▶ **RECORDS TO USE**
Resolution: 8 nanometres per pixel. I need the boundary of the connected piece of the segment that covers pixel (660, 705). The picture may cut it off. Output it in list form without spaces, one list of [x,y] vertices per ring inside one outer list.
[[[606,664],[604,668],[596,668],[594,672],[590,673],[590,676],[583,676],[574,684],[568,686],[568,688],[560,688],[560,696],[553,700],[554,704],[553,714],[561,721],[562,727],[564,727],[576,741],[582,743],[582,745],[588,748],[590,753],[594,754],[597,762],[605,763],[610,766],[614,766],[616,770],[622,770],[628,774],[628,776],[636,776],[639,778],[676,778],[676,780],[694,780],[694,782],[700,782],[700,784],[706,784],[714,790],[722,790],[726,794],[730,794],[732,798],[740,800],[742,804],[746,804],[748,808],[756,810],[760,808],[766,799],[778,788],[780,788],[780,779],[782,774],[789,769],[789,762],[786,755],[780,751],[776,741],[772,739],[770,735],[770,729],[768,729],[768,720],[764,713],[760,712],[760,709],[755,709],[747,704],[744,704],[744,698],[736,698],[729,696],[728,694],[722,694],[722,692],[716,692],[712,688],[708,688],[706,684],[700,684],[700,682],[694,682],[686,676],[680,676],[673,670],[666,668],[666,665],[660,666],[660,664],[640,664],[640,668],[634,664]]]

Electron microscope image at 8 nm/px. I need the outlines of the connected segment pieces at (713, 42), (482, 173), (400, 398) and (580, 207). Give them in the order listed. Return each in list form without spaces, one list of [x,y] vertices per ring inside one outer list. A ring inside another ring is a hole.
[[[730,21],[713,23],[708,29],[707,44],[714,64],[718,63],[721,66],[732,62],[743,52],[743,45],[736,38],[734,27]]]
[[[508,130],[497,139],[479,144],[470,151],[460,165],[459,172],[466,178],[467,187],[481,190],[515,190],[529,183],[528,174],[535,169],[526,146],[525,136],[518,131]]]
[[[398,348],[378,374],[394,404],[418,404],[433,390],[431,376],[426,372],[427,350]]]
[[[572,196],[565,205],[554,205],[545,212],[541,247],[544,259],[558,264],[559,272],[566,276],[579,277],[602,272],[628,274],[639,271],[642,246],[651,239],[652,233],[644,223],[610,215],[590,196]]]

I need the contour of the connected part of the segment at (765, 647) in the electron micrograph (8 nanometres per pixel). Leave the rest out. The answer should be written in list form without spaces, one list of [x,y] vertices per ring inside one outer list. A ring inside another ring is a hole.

▶ **DIRECTIONS**
Reproduce the material above in full, exactly.

▶ **SOLUTION FOR THIS TASK**
Resolution: 8 nanometres per pixel. I need the boundary of the connected piece of the segment that covers pixel (660, 705). The picture may cut it off. Output it in list form without spaces, one list of [x,y] vertices per ring inside one outer list.
[[[606,664],[604,668],[596,668],[594,672],[590,673],[590,676],[583,676],[574,684],[568,686],[568,688],[560,688],[560,696],[553,700],[554,704],[553,714],[561,721],[562,727],[564,727],[576,741],[582,743],[582,745],[588,748],[590,753],[594,754],[597,762],[605,763],[610,766],[614,766],[616,770],[622,770],[628,774],[628,776],[636,776],[639,778],[676,778],[676,780],[694,780],[694,782],[700,782],[700,784],[706,784],[714,790],[722,790],[726,794],[730,794],[732,798],[740,800],[742,804],[746,804],[748,808],[756,810],[760,808],[766,799],[778,788],[780,788],[780,779],[782,774],[789,769],[789,762],[786,755],[780,751],[776,741],[772,739],[770,735],[770,729],[768,729],[768,720],[764,713],[760,712],[760,709],[755,709],[747,704],[744,704],[744,698],[736,698],[729,696],[728,694],[722,694],[722,692],[716,692],[712,688],[708,688],[706,684],[700,684],[700,682],[694,682],[686,676],[680,676],[673,670],[666,668],[666,665],[660,666],[660,664],[640,664],[640,668],[634,664]]]

Electron microscope image at 8 nm/px. I need the outlines of the connected segment pieces at (713, 42), (482, 173), (400, 398) and (580, 207). Give them in the order listed. Return each in list form without spaces, one list of [x,y] vertices per ring inside one outer list. A ring inside another ring is a hole.
[[[730,21],[713,23],[708,29],[707,44],[714,64],[718,63],[721,66],[732,62],[743,52],[743,45],[736,38],[734,27]]]
[[[508,130],[497,139],[479,144],[470,151],[460,165],[459,172],[466,178],[467,187],[481,190],[515,190],[529,183],[528,174],[535,169],[526,146],[525,136],[518,131]]]
[[[398,348],[378,374],[394,404],[418,404],[433,390],[431,376],[426,372],[427,350]]]
[[[572,196],[565,205],[554,205],[545,212],[541,247],[544,259],[558,264],[559,272],[566,276],[579,277],[602,272],[628,274],[639,271],[642,246],[651,239],[652,233],[644,223],[610,215],[590,196]]]

I need the contour of the connected part of the segment at (765, 647) in the electron micrograph (8 nanometres per pixel). Leave the rest out. The answer should be written in list form without spaces, one list of [x,y] vertices per ring inside one outer list. A ring inside another ring is a hole.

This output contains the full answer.